Extracto del documento:
((

Archivos del día 21 junio 2007

Jueves, 21 de junio de 2007.

Educación en la fe


FRAGMENTO DEL PROGRAMA EMITIDO HOY JUEVES

Es muy importante pasar rato con los hijos, con los nietos, con los sobrinos. Y contarles cosas, jugar con ellos y educarlos, si somos creyentes, en la fe.

Anoche, después de hacer deporte, fui a casa de mis padres. Mi sobrino dormía esa noche allí. Estuvimos jugamos un rato y después de cenar le propuse contarle un cuento antes de dormirse. Sonrió con mirada cómplice y me dijo que sí. Se acostó y me dieron mis padres un libro de cuentos que había dejado mi hermana para leerle antes de acostarse, pero le propuse que si cambiábamos el libro por la imaginación y me dijo que sí, que era mejor. Así que empecé a pensar qué cuento podíamos inventarnos en esa noche de junio.

))

Ejercicio 1: Según el fragmento sobre la educación en la fe, ¿quién había dejado el libro de cuentos en casa de los padres?
Ejercicio 2: Resume en forma de lista el párrafo del fragmento sobre la educación en la fe que empieza por "Anoche, después de hacer deporte", conservando sus hechos principales.

Registros de datos:
((

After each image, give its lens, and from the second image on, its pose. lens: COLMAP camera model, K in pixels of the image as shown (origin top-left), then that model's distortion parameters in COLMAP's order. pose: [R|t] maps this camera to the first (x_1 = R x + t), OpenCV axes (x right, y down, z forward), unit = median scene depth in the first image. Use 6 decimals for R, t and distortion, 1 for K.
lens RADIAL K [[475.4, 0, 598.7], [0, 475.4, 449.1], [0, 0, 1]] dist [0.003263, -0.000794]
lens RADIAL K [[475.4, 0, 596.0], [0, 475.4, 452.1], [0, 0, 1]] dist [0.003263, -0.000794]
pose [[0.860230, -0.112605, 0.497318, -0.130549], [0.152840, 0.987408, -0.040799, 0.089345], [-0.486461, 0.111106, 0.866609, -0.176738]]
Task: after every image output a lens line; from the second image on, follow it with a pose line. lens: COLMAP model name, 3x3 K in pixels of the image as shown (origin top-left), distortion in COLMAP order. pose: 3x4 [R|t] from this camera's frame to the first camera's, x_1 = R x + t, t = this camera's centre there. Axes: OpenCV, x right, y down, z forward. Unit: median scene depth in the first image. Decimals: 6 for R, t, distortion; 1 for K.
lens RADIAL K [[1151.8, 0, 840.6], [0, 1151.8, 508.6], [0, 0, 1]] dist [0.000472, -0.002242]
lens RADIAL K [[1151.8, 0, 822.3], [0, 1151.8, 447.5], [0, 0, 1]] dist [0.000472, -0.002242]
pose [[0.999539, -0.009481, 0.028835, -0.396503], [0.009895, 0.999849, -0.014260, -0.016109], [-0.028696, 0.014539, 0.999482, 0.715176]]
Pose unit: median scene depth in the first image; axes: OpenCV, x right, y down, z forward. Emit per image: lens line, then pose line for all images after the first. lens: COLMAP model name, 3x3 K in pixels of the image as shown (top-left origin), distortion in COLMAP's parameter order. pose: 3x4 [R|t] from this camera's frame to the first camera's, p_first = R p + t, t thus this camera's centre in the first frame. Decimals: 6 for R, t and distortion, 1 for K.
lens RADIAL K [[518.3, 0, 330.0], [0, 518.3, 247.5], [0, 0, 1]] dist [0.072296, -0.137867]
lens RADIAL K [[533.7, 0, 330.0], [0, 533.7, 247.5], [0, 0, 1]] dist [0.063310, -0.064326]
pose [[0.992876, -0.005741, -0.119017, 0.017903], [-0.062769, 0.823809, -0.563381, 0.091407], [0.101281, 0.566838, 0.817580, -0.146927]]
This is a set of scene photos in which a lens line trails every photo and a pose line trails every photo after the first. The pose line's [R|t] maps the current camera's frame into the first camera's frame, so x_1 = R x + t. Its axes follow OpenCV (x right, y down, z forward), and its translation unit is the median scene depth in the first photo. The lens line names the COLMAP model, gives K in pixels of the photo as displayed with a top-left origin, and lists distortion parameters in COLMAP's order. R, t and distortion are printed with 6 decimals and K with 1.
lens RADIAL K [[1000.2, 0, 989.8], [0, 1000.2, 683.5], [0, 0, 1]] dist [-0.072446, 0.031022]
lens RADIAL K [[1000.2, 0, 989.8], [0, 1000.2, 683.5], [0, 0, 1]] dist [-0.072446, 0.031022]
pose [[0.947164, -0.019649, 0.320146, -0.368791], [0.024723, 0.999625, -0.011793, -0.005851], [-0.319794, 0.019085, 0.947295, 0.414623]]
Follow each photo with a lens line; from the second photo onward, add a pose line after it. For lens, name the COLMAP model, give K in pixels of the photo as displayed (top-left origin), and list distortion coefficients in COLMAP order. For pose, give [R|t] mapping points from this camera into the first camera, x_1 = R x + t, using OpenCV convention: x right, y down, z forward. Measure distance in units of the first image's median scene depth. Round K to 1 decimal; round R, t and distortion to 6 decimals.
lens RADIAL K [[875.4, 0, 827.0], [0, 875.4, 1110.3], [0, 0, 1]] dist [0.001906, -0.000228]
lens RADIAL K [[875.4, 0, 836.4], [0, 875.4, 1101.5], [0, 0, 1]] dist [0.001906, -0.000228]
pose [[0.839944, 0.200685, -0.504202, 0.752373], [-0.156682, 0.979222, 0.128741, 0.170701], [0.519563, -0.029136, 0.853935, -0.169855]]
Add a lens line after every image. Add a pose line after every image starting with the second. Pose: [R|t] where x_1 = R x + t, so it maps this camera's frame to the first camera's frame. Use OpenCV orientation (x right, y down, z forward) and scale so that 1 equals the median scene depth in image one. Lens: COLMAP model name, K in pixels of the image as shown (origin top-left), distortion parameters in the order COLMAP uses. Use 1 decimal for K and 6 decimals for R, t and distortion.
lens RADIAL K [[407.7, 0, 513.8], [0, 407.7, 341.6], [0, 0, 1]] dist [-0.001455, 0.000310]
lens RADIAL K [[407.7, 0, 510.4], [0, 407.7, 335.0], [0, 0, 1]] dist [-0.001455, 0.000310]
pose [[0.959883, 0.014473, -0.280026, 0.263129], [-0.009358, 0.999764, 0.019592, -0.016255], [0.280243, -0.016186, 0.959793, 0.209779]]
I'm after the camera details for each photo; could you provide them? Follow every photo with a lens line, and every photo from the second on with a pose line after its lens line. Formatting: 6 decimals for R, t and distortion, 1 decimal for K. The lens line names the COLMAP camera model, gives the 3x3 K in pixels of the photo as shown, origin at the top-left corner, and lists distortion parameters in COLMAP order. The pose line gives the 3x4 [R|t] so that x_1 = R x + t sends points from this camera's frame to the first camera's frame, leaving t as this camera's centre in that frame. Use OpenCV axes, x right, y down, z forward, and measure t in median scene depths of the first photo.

))

Respuesta esperada 1: La hermana de quien escribe.

Respuesta esperada 2:
- Tras hacer deporte, fue a casa de sus padres, donde esa noche dormía su sobrino.
- Jugaron un rato y, después de cenar, le propuso contarle un cuento antes de dormir. El sobrino aceptó.
- Los padres le dieron un libro de cuentos que había dejado su hermana. Propuso cambiarlo por la imaginación y el sobrino estuvo de acuerdo.
- Empezó a pensar qué cuento podían inventarse.